#### Data shown ####
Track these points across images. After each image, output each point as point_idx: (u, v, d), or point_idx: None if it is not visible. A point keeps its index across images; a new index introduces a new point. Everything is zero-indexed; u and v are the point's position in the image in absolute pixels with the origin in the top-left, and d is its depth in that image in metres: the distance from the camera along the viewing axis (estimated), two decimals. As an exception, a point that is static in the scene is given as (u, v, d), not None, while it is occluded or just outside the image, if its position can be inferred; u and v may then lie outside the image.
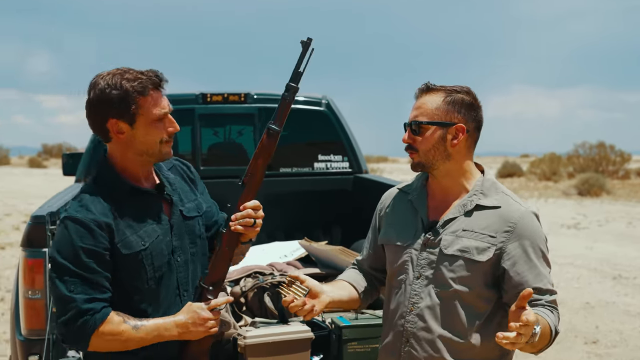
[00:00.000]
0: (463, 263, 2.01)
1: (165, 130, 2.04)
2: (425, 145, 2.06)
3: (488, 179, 2.13)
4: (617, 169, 28.31)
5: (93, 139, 4.63)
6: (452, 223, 2.06)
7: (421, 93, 2.11)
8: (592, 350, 6.17)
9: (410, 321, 2.06)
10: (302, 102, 4.84)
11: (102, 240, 1.96)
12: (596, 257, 10.65)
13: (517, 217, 2.03)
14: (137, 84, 1.96)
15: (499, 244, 2.01)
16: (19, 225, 13.80)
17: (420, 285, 2.06)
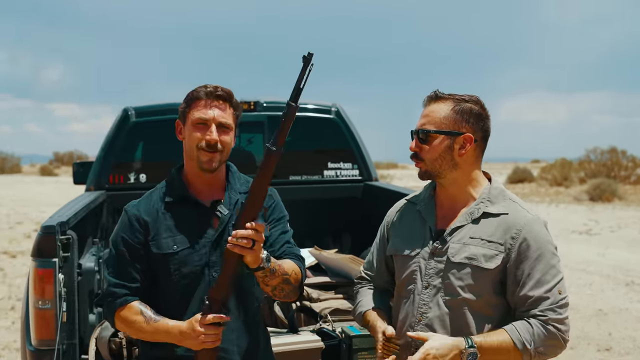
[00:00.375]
####
▸ Exercise brief
Without any pictures, reproduce exactly the lines from the line that contains "8: (592, 350, 6.17)" to the end of the entries above, both ends included.

▸ Reply
8: (592, 350, 6.17)
9: (410, 321, 2.06)
10: (302, 102, 4.84)
11: (102, 240, 1.96)
12: (596, 257, 10.65)
13: (517, 217, 2.03)
14: (137, 84, 1.96)
15: (499, 244, 2.01)
16: (19, 225, 13.80)
17: (420, 285, 2.06)
[00:00.375]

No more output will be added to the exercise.